Your task is to copy every line of the records below that contains "middle".

---------- EXTRACTED DATA

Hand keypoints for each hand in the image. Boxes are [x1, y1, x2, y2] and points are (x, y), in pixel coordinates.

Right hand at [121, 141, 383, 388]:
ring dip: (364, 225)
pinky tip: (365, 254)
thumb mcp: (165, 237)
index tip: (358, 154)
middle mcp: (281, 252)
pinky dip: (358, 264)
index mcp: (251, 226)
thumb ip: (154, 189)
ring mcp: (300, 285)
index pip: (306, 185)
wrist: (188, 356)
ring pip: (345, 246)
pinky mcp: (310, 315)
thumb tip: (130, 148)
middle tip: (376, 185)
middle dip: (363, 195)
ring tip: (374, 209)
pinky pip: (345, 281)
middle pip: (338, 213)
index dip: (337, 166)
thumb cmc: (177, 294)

--------------------
---------- EXTRACTED DATA

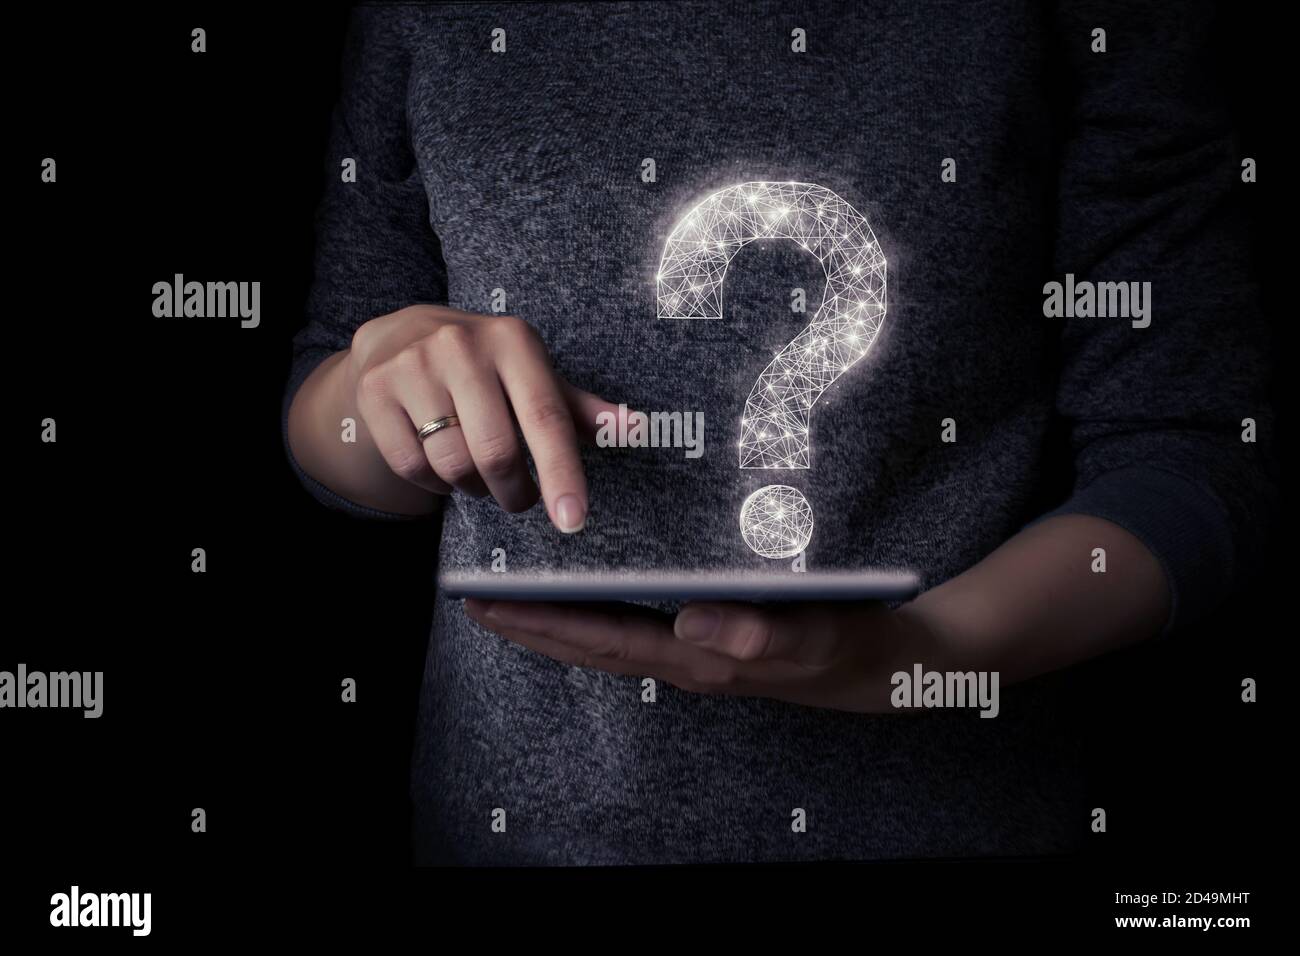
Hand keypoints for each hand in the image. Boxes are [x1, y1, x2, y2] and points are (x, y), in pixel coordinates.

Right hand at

--------------------

-- RESULT OF THIS EXERCISE --
middle mcp: (281, 252)
middle tip: (376, 185)
middle dip: (363, 195)
middle pip: (338, 213)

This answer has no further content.